- Born: 27 May 1876 Düsseldorf, Germany
- Died: 17 January 1947 (aged 70) Durham, England
- Occupations: Writer, medievalist

= Wilhelm Levison =

German writer and medieval historian (1876–1947)

Wilhelm Levison (27 May 1876 – 17 January 1947) was a German Jewish medievalist.

Levison was well known as a contributor to Monumenta Germaniae Historica, especially for the vitae from the Merovingian era. He also edited Wilhelm Wattenbach's Deutschlands Geschichtsquellen im Mittelalter.

In 1935 Levison was forced to retire from his professorship at Bonn University because of the Nuremberg Laws. He fled Nazi Germany with his wife Elsa in the spring of 1939, taking a position at Durham University. Like many Jewish refugees, he was interned as an "enemy alien" by the British government from June 21, 1940, until September 2, 1940.

Levison delivered the Ford Lectures at the University of Oxford in 1943, and they were published as England and the Continent in the Eighth Century. He died during the preparation of Aus Rheinischer und Fränkischer Frühzeit (1948).

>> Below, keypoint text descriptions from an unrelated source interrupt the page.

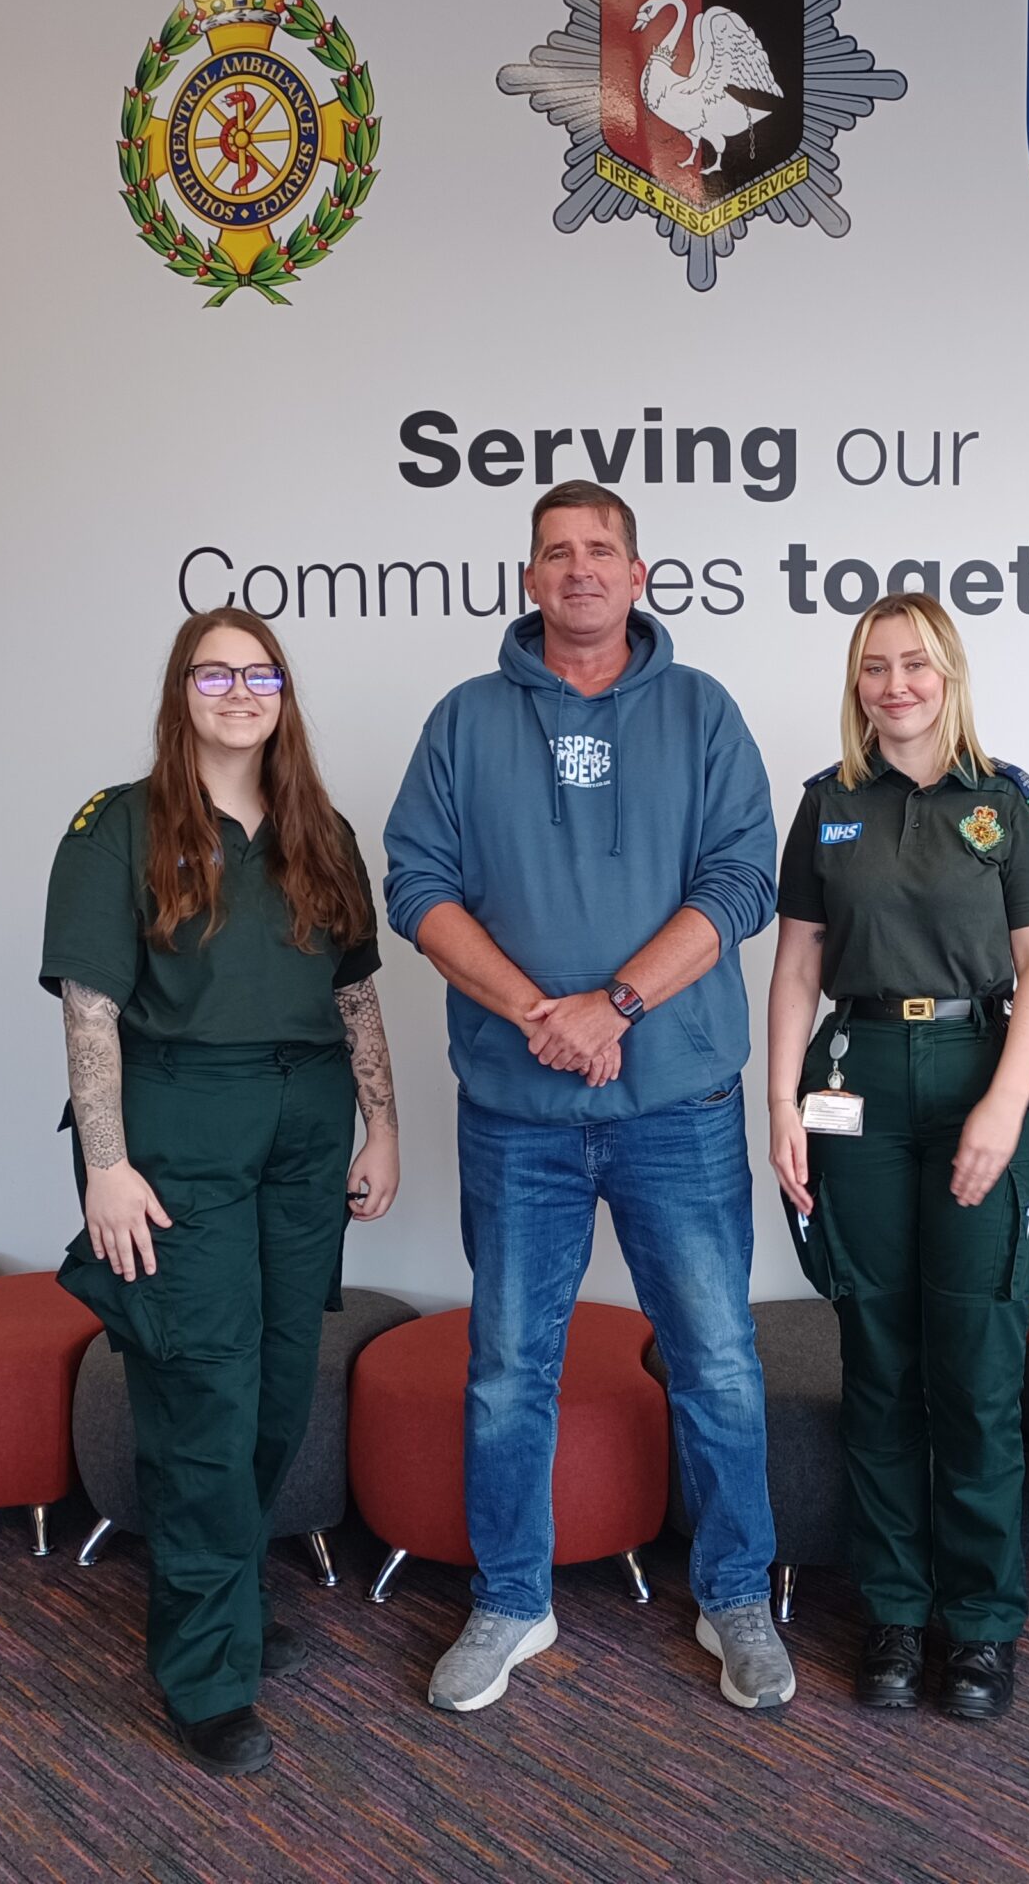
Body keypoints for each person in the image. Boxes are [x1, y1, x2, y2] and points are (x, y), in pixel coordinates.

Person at [384, 480, 791, 1714]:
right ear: (525, 580)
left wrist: (610, 1008)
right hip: (518, 1112)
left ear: (639, 573)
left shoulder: (702, 712)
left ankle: (735, 1596)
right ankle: (512, 1599)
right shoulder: (463, 720)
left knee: (718, 1361)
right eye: (555, 553)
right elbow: (416, 885)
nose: (578, 570)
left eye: (599, 551)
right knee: (510, 1365)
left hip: (678, 1103)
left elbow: (740, 882)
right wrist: (536, 1015)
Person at [42, 606, 400, 1778]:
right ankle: (203, 1672)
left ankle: (223, 1604)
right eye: (215, 673)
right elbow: (90, 1007)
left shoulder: (321, 829)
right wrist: (105, 1164)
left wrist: (383, 1125)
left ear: (285, 692)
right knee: (203, 1396)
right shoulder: (117, 827)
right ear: (179, 691)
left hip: (306, 1129)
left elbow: (354, 995)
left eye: (261, 673)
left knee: (280, 1389)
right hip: (178, 1127)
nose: (239, 691)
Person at [765, 594, 1029, 1720]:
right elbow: (797, 968)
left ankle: (980, 1626)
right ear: (857, 683)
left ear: (951, 674)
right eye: (876, 667)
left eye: (917, 665)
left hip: (974, 1074)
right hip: (854, 1087)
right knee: (880, 1362)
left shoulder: (1006, 803)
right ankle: (895, 1614)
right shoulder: (827, 808)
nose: (896, 685)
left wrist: (1003, 1103)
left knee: (976, 1373)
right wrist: (782, 1105)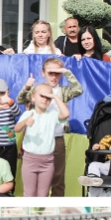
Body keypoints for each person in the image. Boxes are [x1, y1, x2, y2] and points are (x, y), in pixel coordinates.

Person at [17, 58, 83, 197]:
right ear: (43, 73)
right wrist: (27, 87)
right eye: (50, 73)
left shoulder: (63, 91)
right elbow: (21, 100)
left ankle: (55, 209)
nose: (54, 76)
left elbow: (78, 90)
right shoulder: (38, 89)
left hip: (57, 138)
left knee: (58, 178)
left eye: (57, 73)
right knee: (34, 183)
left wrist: (66, 72)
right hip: (37, 140)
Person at [16, 83, 70, 197]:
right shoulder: (28, 113)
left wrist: (55, 97)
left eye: (48, 97)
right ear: (33, 97)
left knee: (43, 195)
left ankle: (40, 214)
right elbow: (17, 129)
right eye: (42, 96)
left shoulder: (52, 115)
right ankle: (29, 215)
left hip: (47, 161)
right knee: (29, 193)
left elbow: (66, 114)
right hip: (30, 159)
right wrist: (25, 122)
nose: (45, 99)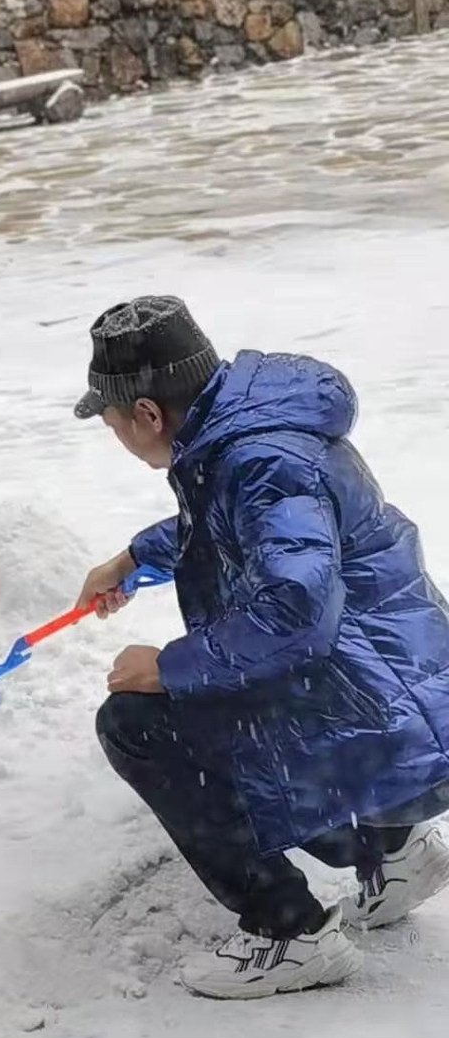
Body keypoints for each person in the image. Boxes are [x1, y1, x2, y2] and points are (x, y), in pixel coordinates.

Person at [74, 296, 449, 1000]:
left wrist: (169, 667)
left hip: (389, 724)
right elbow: (236, 529)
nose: (117, 433)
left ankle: (292, 932)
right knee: (216, 690)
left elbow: (296, 608)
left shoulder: (259, 459)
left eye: (114, 419)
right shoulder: (249, 429)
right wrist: (134, 557)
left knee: (135, 721)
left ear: (148, 415)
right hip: (402, 693)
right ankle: (392, 848)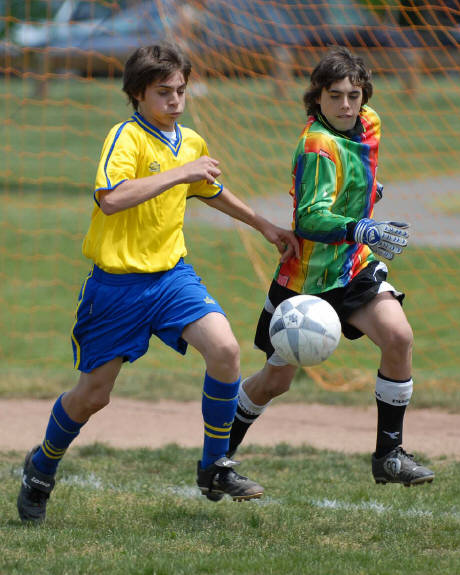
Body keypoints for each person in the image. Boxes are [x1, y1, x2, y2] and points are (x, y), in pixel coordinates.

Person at [17, 42, 300, 522]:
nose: (175, 100)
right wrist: (179, 173)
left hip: (171, 278)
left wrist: (264, 226)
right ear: (138, 94)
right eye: (163, 92)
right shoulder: (125, 137)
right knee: (93, 396)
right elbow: (111, 198)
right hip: (116, 287)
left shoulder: (189, 142)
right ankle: (42, 466)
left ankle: (214, 466)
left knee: (225, 350)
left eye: (180, 90)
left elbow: (208, 188)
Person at [227, 46, 435, 487]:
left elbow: (359, 168)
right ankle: (217, 458)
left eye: (353, 95)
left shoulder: (370, 122)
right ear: (317, 97)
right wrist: (361, 226)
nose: (345, 105)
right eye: (334, 95)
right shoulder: (315, 146)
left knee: (398, 337)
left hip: (353, 266)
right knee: (274, 382)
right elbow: (310, 217)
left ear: (364, 97)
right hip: (306, 279)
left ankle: (389, 456)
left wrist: (368, 191)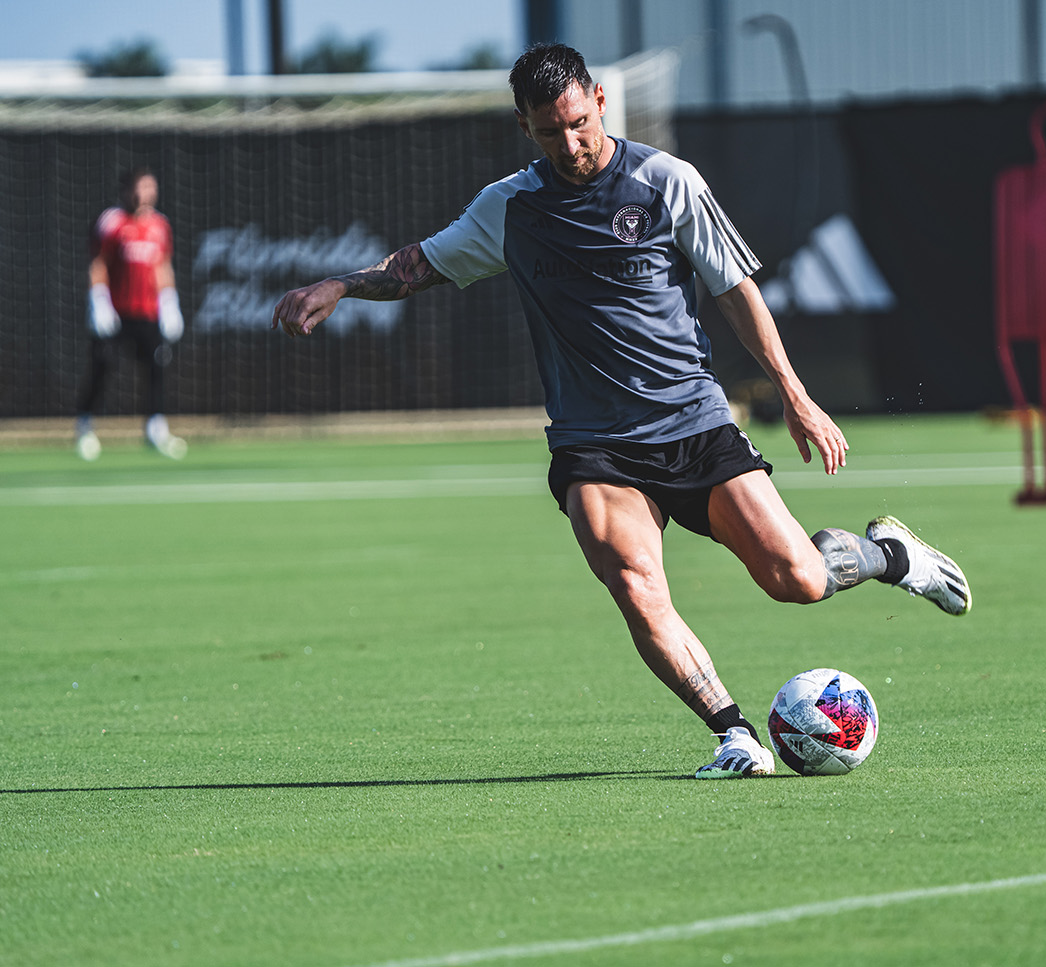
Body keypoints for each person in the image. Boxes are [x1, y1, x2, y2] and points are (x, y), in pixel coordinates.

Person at [272, 43, 970, 779]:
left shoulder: (666, 181)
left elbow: (735, 289)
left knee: (794, 577)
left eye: (577, 122)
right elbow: (417, 266)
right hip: (594, 446)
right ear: (524, 126)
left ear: (599, 100)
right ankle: (732, 734)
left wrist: (796, 396)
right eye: (549, 131)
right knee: (635, 583)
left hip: (695, 425)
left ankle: (889, 554)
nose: (568, 143)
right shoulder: (508, 207)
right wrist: (341, 286)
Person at [75, 166, 187, 461]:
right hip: (115, 311)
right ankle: (85, 426)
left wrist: (170, 301)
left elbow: (163, 265)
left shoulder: (161, 225)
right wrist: (98, 300)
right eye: (140, 187)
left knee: (156, 367)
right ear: (127, 190)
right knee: (103, 365)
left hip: (148, 312)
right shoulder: (112, 221)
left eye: (150, 188)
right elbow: (97, 263)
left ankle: (155, 428)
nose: (145, 194)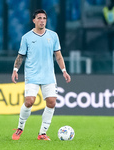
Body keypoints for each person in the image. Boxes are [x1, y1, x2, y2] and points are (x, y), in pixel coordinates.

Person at [11, 9, 71, 141]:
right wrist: (15, 69)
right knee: (29, 101)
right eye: (39, 18)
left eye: (44, 18)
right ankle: (20, 128)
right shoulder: (26, 37)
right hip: (32, 75)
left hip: (48, 75)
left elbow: (58, 55)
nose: (42, 20)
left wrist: (64, 71)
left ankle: (42, 133)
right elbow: (21, 55)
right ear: (34, 20)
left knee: (51, 102)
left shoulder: (53, 35)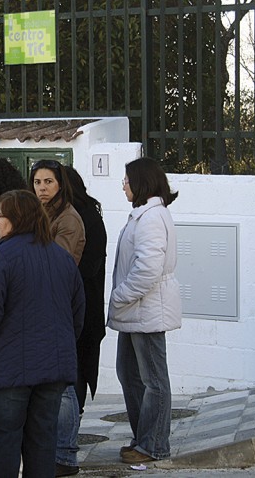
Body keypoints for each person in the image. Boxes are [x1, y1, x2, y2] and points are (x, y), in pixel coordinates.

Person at [0, 190, 85, 478]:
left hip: (7, 370)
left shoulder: (1, 257)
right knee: (42, 444)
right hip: (51, 369)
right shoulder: (60, 257)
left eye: (0, 216)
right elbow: (77, 314)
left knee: (4, 443)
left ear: (15, 219)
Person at [109, 157, 182, 465]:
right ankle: (144, 438)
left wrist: (120, 297)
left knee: (153, 380)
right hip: (136, 312)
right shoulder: (144, 214)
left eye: (127, 179)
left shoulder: (151, 217)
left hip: (145, 311)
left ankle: (153, 445)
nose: (123, 184)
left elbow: (147, 269)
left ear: (140, 182)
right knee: (129, 373)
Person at [28, 159, 87, 476]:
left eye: (48, 182)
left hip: (57, 306)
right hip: (38, 307)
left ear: (60, 184)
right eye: (37, 182)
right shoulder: (41, 215)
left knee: (62, 384)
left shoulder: (68, 218)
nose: (42, 188)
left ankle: (65, 454)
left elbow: (57, 264)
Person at [51, 168, 109, 477]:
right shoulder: (82, 215)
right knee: (74, 377)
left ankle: (66, 445)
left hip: (80, 311)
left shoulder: (78, 218)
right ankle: (65, 442)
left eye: (51, 184)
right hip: (82, 310)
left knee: (72, 379)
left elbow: (83, 268)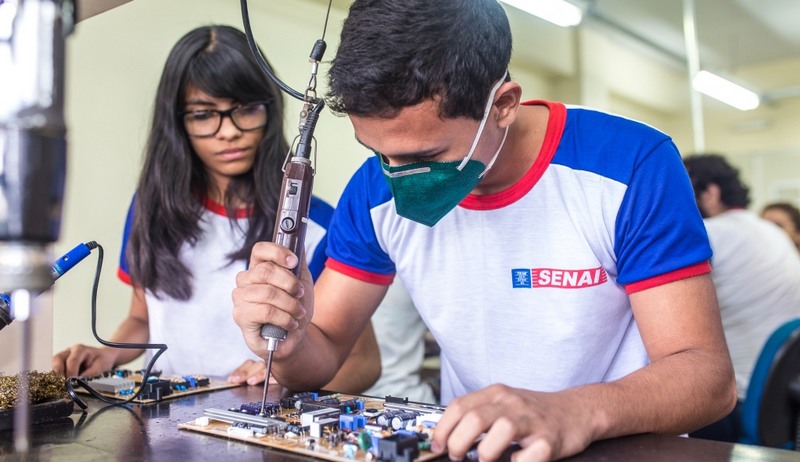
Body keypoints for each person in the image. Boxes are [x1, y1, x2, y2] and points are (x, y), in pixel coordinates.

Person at [232, 1, 736, 461]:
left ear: (503, 104)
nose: (398, 177)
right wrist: (290, 338)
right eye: (379, 153)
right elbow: (324, 354)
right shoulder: (373, 191)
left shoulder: (628, 165)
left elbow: (708, 378)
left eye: (427, 155)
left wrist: (574, 411)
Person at [50, 25, 381, 393]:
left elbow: (364, 363)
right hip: (159, 417)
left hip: (253, 419)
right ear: (177, 122)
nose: (228, 132)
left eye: (246, 109)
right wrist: (107, 354)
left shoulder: (315, 225)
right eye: (204, 115)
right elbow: (142, 319)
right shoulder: (151, 206)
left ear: (271, 110)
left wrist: (288, 375)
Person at [683, 154, 800, 441]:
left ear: (711, 193)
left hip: (736, 402)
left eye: (683, 191)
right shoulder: (771, 231)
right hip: (780, 398)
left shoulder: (709, 234)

==Reputation and influence==
Conrad Leyser described Levison as "one of the giants of twentieth-century historical scholarship, his England and the Continent in the Eighth century one of its canonical texts"; Nicholas Howe, in 2004, called that book of "enduring" importance. Five conferences have been held in commemoration of his work, and the lectures given at the 2007 meeting at Durham University were published in 2010. Theodor Schieffer dedicated his Winfried - Bonifatius und die christliche Grundlegung Europas to Levison, who had been his doctoral advisor.